4. The optical monitor of claim 3, wherein the control system adjusts the transmitter to bring the optical power dissipation within the predetermined limits if the optical power dissipation is outside the predetermined limits.

5. The optical monitor of claim 4, wherein the control system stops operation of the transmitter if the optical power dissipation is outside the predetermined limits.

6. The optical monitor of claim 5, wherein the sensor senses the dissipation of optical power of the optical signal by sensing a return signal conducted into the transmitter.

7. The optical monitor of claim 6, wherein the sensor senses reflection losses present in the return signal, the reflection losses indicating the optical power dissipated by the optical signal.

8. The optical monitor of claim 7, wherein the sensor senses a component of the return signal contributed by a receiver receiving the optical signal and indicating optical power dissipation of the optical signal detected at the receiver.

9. The optical monitor of claim 8, wherein the sensor is an avalanche photodetector.

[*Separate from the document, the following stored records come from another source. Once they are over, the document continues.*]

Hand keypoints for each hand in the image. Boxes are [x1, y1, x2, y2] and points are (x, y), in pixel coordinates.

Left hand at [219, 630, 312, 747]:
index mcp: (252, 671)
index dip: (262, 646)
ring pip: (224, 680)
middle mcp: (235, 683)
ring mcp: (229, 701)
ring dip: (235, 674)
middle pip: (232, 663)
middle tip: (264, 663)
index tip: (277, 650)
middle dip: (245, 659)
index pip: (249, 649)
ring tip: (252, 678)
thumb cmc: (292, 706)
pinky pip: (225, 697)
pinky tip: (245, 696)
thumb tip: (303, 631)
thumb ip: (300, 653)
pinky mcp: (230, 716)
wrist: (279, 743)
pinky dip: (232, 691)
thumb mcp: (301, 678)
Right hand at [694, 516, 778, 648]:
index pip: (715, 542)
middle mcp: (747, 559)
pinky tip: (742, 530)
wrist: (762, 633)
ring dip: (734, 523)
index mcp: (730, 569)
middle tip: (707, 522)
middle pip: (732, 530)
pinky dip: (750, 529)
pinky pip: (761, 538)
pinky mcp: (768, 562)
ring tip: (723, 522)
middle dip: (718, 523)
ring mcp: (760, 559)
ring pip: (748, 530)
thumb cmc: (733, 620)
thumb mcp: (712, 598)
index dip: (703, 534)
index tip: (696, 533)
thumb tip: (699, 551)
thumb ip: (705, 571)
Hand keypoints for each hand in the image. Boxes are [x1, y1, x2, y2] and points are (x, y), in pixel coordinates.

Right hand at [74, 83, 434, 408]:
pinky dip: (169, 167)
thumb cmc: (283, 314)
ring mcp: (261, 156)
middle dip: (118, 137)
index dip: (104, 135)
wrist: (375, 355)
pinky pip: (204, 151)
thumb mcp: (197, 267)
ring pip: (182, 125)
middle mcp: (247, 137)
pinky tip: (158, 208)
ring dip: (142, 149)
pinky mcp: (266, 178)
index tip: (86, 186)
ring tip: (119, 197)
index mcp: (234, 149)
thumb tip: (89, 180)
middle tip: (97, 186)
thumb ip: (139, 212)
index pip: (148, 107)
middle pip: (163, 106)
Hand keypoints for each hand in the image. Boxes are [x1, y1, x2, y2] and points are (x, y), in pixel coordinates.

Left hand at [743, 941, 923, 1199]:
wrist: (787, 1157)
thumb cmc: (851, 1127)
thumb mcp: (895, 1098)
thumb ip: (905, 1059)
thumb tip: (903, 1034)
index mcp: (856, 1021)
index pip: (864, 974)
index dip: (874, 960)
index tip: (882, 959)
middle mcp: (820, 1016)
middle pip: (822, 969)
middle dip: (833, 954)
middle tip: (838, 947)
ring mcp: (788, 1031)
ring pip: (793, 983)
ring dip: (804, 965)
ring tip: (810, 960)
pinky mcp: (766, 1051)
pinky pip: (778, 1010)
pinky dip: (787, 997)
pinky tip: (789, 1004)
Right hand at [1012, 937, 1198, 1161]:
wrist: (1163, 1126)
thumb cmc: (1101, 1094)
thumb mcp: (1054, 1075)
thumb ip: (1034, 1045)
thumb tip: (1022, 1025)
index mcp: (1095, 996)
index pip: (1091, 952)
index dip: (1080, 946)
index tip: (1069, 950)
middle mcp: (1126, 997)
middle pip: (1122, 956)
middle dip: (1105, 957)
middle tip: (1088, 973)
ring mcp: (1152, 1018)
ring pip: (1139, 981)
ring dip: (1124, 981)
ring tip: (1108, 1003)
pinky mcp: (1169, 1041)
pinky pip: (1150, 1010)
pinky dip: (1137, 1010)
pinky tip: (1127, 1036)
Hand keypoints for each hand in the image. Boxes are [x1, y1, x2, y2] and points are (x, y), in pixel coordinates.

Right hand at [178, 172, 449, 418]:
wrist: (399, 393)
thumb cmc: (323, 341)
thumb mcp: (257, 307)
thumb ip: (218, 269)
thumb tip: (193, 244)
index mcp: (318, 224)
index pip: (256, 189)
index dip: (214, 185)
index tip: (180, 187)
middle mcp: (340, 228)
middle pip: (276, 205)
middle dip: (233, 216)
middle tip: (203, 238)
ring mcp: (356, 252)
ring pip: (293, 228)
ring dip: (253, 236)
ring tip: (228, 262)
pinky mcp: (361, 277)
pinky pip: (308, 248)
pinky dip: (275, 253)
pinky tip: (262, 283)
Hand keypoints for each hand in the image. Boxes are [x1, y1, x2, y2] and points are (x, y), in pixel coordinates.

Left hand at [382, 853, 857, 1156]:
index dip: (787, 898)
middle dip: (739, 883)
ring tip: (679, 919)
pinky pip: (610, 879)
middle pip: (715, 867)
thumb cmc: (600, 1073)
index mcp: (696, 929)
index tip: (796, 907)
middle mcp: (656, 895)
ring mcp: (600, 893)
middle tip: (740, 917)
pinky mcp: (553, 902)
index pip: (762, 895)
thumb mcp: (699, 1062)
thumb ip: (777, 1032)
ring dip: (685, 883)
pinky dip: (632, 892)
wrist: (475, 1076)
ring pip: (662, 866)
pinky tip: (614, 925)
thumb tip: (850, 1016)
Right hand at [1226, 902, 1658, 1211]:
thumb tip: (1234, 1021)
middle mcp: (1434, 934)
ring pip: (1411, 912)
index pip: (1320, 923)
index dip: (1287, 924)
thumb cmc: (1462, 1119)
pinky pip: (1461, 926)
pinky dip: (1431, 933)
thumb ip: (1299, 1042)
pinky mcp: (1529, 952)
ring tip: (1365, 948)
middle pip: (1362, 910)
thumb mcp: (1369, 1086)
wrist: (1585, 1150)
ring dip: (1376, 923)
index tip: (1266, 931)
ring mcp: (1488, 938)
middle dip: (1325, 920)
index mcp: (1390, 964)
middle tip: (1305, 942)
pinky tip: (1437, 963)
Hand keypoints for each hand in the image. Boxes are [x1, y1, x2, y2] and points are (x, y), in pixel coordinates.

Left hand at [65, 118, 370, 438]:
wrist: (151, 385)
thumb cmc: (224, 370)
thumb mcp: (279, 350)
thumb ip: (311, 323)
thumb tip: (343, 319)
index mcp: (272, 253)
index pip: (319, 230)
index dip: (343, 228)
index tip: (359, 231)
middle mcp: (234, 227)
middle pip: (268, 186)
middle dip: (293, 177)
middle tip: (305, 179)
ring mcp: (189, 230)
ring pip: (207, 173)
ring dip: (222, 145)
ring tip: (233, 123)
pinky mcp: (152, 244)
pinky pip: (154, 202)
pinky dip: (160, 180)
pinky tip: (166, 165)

10. A receiver monitor for monitoring an optical signal received from an optical transmitter, comprising:

a receiver sensor for sensing the dissipation of optical power of the optical signal and producing a receiver sensing signal based on the sensed dissipation; and

a transmitter signaling device for transmitting an optical control signal to a transmitter producing the optical signal, the optical control signal being based on the receiver sensing signal and indicating whether the sensing signal indicates an improper dissipation of optical power.

11. The receiver monitor of claim 10, wherein the transmitter signaling device comprises a transmitter signaling controller and one or more light sources, the transmitter signaling controller being operative to select and operate a selected one of the light sources to transmit an appropriate optical control signal to the transmitter.

12. The receiver monitor of claim 11, wherein the transmitter signaling device is operative to send a normal operation signal to the transmitter when the receiver sensing signal indicates that the optical power dissipation of the optical signal falls within normal limits and wherein the transmitter signaling device is operative to stop sending the normal operation signal whenever the receiver sensing signal indicates that the optical power dissipation of the optical signal falls outside normal limits.

13. A method of optical transmitter control, comprising the steps of:

sensing the dissipation of optical power of an optical signal; and

controlling the transmitter based on the sensed dissipation.

14. The method of claim 13, wherein the step of adjusting the transmitter based on the sensed dissipation includes interpreting the sensing signal to determine whether the sensed dissipation falls outside normal limits and shutting off the transmitter if the sensed dissipation falls outside normal limits.

15. The method of claim 14, wherein sensing the dissipation of optical power of the optical signal includes sensing a return signal conducted into the transmitter from an optical cable.

16. The method of claim 15, wherein the return signal includes a component comprising reflections of the optical signal back into the transmitter along the optical cable and wherein an excessive level of reflection is interpreted as indicating improper dissipation of optical power.

17. The method of claim 16, further comprising the steps of:

sensing the optical power dissipation of the optical signal at an optical receiver;

transmitting a control signal to the transmitter to adjust the transmitter based on the sensed dissipation at the receiver.

18. The method of claim 17, wherein the control signal includes a component indicating normal operation when the receiver sensing signal indicates that the optical power dissipation of the optical signal is within normal limits.

19. The method of claim 18, wherein the control signal does not include a component indicating normal operation when the receiver sensing signal indicates that the optical power dissipation of the optical signal falls outside normal limits.

20. The method of claim 20, wherein the control signal includes a component indicating abnormal operation when the receiver sensing signal indicates that the optical power dissipation of the optical signal falls outside normal limits.